Combined DC pot falls in October, but is still on the up

The UK's combined defined contribution (DC) pension pot dropped by £18bn over October to £489bn, according to estimates from Aon Consulting.

The firm reported that the fall - the biggest since February - should not be of concern, as DC pensions savings remains on an upward trajectory. Richard Strachan, a senior consultant at Aon, said that DC members had to continue to take an active interest in retirement savings to check whether "they are invested in the right funds for them, and to have some very clear goals and a strategy to achieve them."

Separate research conducted by the company however, shows that British workers are doing the complete opposite and are increasingly turning towards their DC pension's default fund. The 2009 Aon Benefits and Trends Survey showed that, across 13 sectors and 650 companies, the majority of employers are seeing this trend in more than 80 per cent of their employees.

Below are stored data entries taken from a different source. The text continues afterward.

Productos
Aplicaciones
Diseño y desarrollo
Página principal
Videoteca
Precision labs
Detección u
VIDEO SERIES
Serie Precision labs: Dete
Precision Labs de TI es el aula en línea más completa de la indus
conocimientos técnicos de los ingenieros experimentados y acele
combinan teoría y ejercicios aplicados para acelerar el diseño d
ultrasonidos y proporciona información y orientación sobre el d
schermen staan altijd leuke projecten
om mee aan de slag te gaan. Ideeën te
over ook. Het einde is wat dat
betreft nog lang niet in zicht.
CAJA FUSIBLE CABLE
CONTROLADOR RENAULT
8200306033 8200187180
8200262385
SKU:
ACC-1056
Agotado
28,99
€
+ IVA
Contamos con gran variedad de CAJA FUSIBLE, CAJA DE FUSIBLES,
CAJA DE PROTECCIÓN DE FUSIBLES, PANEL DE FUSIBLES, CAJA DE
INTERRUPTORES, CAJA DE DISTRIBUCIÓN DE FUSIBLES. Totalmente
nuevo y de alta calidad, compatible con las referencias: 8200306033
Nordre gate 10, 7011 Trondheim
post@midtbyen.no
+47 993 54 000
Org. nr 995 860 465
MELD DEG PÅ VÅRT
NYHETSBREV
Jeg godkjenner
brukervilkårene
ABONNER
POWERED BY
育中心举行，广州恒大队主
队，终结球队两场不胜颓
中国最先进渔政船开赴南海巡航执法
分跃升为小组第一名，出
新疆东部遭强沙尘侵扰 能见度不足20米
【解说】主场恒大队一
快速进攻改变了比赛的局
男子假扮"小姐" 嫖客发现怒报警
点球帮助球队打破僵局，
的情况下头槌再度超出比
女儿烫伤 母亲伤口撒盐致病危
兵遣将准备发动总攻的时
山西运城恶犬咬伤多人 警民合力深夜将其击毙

"In turbulent economic times, it's understandable that members are seeing the default fund as a safe haven. However, the security of the default fund is down to those managing the scheme. To ensure that members are getting the cautious investment option they think they are, scheme investment, and the performance of default funds in particular, should be a priority for those running DC pensions," Strachan added.

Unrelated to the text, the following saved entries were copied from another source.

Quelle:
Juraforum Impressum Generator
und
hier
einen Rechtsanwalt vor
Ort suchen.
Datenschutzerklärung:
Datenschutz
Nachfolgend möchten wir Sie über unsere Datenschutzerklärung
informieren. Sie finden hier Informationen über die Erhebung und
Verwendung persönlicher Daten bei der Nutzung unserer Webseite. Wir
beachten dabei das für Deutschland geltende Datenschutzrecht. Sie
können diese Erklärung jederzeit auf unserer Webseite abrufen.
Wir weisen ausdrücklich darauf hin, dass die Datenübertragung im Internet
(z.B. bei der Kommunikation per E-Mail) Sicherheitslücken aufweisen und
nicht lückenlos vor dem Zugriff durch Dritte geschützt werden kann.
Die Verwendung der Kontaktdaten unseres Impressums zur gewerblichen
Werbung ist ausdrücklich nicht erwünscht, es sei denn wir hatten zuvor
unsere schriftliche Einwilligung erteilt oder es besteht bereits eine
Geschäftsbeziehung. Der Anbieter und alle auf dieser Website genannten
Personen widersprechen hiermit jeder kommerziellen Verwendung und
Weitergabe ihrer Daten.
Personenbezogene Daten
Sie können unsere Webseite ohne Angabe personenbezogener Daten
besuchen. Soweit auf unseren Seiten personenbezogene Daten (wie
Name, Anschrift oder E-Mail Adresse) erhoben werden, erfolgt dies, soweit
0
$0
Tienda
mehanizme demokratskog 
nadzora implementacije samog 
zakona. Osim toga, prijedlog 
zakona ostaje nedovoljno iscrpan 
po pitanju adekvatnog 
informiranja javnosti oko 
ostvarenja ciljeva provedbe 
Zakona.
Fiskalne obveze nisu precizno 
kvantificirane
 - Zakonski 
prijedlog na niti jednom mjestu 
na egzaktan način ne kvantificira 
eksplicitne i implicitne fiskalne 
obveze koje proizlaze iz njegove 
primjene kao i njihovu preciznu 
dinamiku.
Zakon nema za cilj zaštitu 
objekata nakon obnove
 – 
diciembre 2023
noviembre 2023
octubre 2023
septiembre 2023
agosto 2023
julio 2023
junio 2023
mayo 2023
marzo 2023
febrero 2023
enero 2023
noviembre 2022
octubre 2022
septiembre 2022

Meanwhile, research by AlphaValue shows that UK banks are underestimating the defined benefit (DB) pension deficits of Europe's major listed companies, with 430 misjudged by €300bn in their last full year report. Some of the largest gaps were recorded at UK banks.
In value terms, the most underestimated fund obligations came from Lloyds, RBS, British Airways, Siemens, Barclays, RD/Shell, HSBC, GSK, BT Group, ING and EDF.

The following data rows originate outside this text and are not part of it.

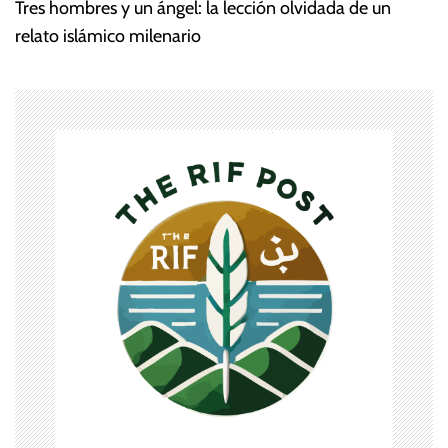
Tres hombres y un ángel: la lección olvidada de un
e
relato islámico milenario
g
a
c
i
ó
n
d
e
e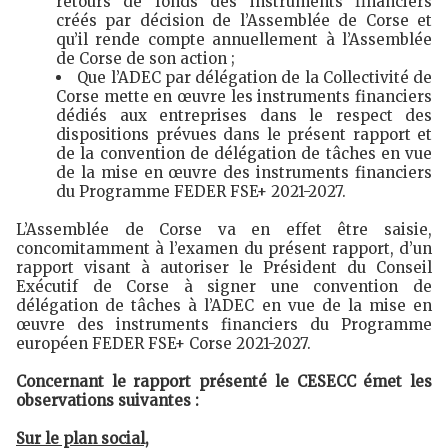
retours de fonds des instruments financiers
créés par décision de l’Assemblée de Corse et
qu’il rende compte annuellement à l’Assemblée
de Corse de son action ;
Que l’ADEC par délégation de la Collectivité de
Corse mette en œuvre les instruments financiers
dédiés aux entreprises dans le respect des
dispositions prévues dans le présent rapport et
de la convention de délégation de tâches en vue
de la mise en œuvre des instruments financiers
du Programme FEDER FSE+ 2021-2027.
L’Assemblée de Corse va en effet être saisie,
concomitamment à l’examen du présent rapport, d’un
rapport visant à autoriser le Président du Conseil
Exécutif de Corse à signer une convention de
délégation de tâches à l’ADEC en vue de la mise en
œuvre des instruments financiers du Programme
européen FEDER FSE+ Corse 2021-2027.
Concernant le rapport présenté le CESECC émet les
observations suivantes :
Sur le plan social,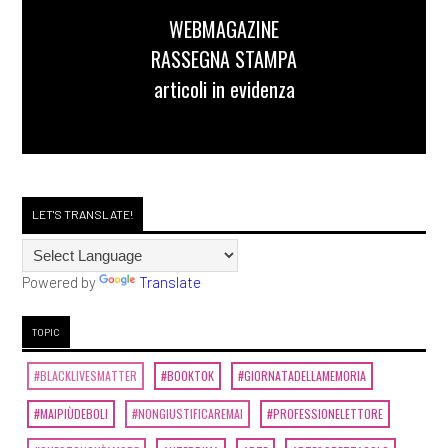
WEBMAGAZINE
RASSEGNA STAMPA
articoli in evidenza
LET'S TRANSLATE!
Powered by
Translate
TOPIC
#BLACKLIVESMATTER
#BOOKTOK
#GIORNATADELLAMEMORIA
#MAIPIÙDEBOLI
#NONGIUSTIFICAREMAI
#PROFESSIONELETTORE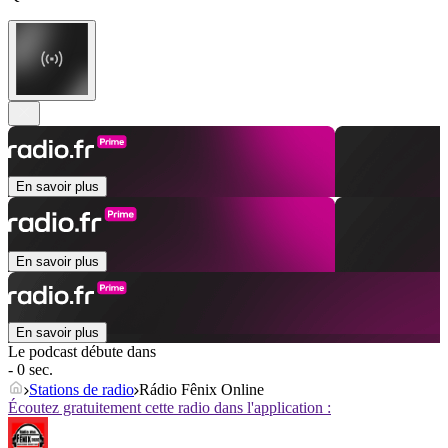
En savoir plus
En savoir plus
En savoir plus
Le podcast débute dans
- 0 sec.
Stations de radio
Rádio Fênix Online
Écoutez gratuitement cette radio dans l'application :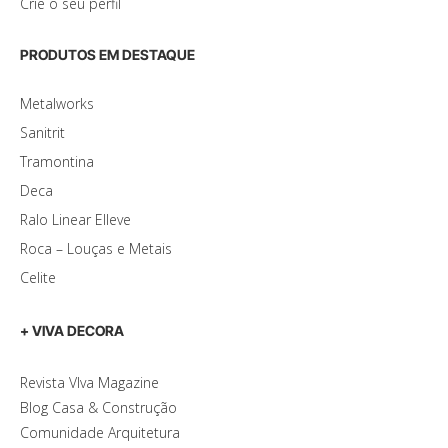
Crie o seu perfil
PRODUTOS EM DESTAQUE
Metalworks
Sanitrit
Tramontina
Deca
Ralo Linear Elleve
Roca – Louças e Metais
Celite
+ VIVA DECORA
Revista VIva Magazine
Blog Casa & Construção
Comunidade Arquitetura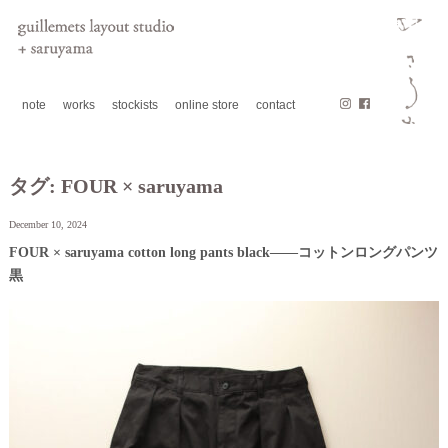
note
works
stockists
online store
contact
タグ:
FOUR × saruyama
December 10, 2024
FOUR × saruyama cotton long pants black——コットンロングパンツ
黒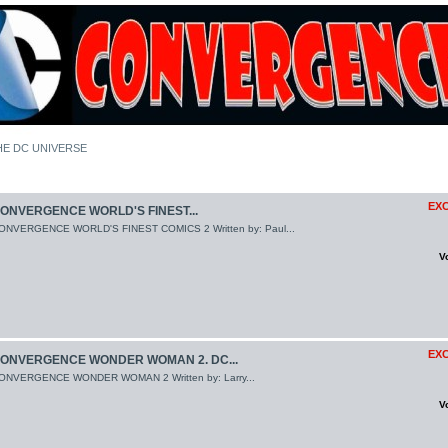
E DC UNIVERSE
EXC
ONVERGENCE WORLD'S FINEST...
ONVERGENCE WORLD'S FINEST COMICS 2 Written by: Paul...
V
EXC
ONVERGENCE WONDER WOMAN 2. DC...
ONVERGENCE WONDER WOMAN 2 Written by: Larry...
V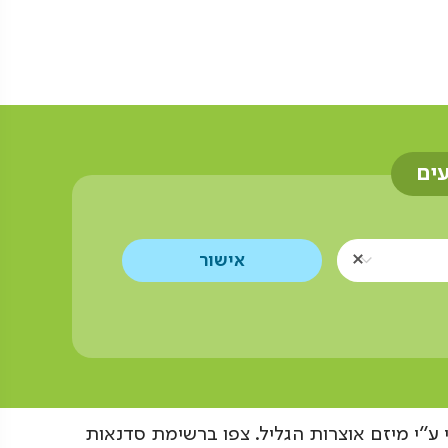
עים
ע"י מיזם אוצרות הגליל. צפו ברשימת סדנאות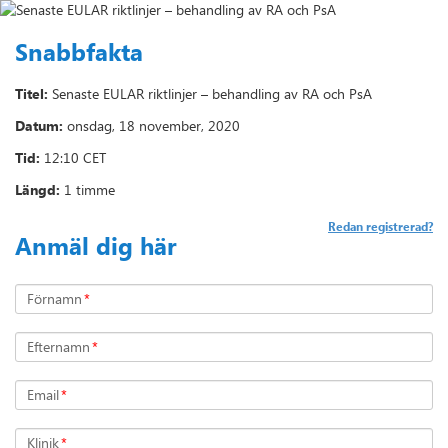
Snabbfakta
Titel:
Senaste EULAR riktlinjer – behandling av RA och PsA
Datum:
onsdag, 18 november, 2020
Tid:
12:10 CET
Längd:
1 timme
Redan registrerad?
Anmäl dig här
Förnamn
*
Efternamn
*
Email
*
Klinik
*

"More than one-third of 2008 pensions obligations - some €1,100bn - are recorded at UK companies, as this is where the largest companies operate with the largest defined benefit commitments," explained Pierre-Yves Gauthier, director at AlphaValue. "The bulk of the non-accounted-for pension deficit is also with UK corporates, especially the banks, as they use rather high discount rates compared with non-UK peers."